[LISTED RECORDS]

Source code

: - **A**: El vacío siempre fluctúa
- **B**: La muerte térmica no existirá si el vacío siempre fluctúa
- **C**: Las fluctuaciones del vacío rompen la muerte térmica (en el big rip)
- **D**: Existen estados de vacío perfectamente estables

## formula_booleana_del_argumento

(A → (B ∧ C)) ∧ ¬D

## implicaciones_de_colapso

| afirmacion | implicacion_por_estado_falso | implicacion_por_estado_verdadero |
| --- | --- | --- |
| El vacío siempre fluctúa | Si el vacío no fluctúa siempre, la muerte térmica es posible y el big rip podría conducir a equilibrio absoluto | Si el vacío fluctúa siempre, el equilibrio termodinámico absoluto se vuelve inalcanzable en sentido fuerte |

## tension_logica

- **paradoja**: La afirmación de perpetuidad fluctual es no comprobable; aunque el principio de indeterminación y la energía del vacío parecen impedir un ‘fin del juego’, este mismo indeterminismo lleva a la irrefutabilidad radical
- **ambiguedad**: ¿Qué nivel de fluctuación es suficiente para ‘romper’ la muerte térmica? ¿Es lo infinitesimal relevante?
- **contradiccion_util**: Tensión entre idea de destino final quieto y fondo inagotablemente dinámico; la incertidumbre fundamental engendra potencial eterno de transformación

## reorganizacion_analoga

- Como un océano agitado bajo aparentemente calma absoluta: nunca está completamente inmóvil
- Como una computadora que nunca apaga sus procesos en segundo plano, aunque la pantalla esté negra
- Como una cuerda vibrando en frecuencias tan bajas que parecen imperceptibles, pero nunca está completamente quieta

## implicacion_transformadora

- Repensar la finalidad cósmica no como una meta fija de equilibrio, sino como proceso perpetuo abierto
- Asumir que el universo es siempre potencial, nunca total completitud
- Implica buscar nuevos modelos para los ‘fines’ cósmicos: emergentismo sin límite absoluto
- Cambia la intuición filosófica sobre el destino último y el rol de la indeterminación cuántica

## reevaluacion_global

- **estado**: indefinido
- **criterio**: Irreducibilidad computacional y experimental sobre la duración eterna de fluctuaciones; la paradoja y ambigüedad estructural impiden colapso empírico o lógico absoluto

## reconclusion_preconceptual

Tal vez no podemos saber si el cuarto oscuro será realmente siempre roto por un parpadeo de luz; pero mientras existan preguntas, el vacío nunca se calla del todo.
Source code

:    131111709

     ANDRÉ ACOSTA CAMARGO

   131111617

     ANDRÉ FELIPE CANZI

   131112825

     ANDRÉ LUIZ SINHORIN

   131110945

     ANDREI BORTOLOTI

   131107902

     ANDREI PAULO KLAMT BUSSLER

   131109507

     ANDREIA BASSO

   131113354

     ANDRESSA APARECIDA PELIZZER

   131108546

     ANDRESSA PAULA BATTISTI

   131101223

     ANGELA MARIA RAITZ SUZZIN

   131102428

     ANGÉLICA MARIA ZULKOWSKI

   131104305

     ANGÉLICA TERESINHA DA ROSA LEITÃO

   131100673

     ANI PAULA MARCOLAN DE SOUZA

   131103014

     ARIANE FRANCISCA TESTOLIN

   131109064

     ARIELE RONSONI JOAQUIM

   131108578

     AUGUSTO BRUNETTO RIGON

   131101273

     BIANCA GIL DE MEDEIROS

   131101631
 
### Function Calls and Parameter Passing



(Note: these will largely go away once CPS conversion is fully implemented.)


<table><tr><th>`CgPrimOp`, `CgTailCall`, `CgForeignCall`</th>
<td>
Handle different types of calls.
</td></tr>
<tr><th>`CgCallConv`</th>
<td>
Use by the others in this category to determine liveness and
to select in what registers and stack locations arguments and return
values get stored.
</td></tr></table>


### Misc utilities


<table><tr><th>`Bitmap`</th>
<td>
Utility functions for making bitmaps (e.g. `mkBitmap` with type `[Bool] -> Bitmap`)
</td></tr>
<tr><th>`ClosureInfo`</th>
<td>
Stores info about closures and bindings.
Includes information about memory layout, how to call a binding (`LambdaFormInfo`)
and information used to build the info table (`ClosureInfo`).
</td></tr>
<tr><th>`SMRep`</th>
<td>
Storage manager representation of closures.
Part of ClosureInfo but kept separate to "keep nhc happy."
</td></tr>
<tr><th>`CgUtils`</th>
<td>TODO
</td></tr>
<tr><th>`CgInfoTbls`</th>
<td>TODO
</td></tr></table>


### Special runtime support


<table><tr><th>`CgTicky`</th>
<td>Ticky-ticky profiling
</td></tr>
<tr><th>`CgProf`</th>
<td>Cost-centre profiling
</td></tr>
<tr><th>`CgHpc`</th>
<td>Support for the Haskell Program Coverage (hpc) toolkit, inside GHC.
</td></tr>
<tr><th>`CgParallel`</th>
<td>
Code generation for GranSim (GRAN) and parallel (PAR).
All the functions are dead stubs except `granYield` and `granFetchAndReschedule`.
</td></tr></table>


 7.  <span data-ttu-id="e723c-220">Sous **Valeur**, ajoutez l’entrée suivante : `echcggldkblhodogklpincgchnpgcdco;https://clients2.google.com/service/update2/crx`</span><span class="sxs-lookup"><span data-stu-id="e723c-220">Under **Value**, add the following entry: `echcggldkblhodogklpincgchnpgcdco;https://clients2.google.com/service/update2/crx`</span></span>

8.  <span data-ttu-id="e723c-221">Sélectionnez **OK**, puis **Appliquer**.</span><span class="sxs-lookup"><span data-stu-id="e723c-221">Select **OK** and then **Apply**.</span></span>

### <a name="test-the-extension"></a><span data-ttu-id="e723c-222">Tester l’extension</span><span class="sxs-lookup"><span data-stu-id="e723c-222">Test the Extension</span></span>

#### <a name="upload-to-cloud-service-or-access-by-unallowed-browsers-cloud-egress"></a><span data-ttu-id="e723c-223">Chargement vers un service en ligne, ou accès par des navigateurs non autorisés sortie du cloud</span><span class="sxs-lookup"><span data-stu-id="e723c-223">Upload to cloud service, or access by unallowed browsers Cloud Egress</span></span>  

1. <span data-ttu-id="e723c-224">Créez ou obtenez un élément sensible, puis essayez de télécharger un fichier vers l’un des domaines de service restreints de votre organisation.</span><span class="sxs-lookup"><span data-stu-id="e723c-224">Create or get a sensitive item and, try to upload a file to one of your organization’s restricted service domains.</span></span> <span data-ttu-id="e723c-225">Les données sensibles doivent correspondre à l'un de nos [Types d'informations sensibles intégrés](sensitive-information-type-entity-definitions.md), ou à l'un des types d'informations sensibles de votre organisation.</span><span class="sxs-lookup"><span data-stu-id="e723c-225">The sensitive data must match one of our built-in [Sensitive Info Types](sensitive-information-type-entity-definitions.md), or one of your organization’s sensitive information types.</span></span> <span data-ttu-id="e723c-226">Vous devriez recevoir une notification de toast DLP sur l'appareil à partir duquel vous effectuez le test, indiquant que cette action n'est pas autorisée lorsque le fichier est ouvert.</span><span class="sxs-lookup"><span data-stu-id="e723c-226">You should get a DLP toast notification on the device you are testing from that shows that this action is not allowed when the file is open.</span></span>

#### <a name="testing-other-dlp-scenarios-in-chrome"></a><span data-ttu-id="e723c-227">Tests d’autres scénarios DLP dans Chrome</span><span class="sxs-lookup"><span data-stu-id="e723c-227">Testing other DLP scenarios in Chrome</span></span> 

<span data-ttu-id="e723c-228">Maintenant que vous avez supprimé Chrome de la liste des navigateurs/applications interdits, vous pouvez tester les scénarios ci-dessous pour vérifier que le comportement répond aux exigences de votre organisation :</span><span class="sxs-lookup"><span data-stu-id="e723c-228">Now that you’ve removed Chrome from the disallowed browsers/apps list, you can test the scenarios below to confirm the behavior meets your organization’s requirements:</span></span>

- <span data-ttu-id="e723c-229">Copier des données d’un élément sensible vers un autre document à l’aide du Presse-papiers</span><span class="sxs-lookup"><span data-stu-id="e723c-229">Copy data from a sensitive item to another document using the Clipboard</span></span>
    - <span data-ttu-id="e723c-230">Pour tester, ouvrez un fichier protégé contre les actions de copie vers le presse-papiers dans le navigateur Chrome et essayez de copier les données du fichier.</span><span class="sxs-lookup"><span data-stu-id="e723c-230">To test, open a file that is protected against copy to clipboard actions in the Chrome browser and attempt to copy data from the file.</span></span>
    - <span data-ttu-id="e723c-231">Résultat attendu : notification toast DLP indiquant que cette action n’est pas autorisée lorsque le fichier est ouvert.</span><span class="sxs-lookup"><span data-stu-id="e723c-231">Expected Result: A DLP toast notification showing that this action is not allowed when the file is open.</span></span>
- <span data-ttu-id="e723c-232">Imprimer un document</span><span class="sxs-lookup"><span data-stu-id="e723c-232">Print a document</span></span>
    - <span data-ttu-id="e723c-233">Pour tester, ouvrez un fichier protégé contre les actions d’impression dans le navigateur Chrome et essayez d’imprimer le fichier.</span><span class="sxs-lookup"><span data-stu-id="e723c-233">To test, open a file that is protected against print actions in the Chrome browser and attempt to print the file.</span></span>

[/LISTED RECORDS]

ASSIGNMENT: Each line above that has the word "potencial" should be copied.

EXERCISE OUTPUT:
- **contradiccion_util**: Tensión entre idea de destino final quieto y fondo inagotablemente dinámico; la incertidumbre fundamental engendra potencial eterno de transformación
- Asumir que el universo es siempre potencial, nunca total completitud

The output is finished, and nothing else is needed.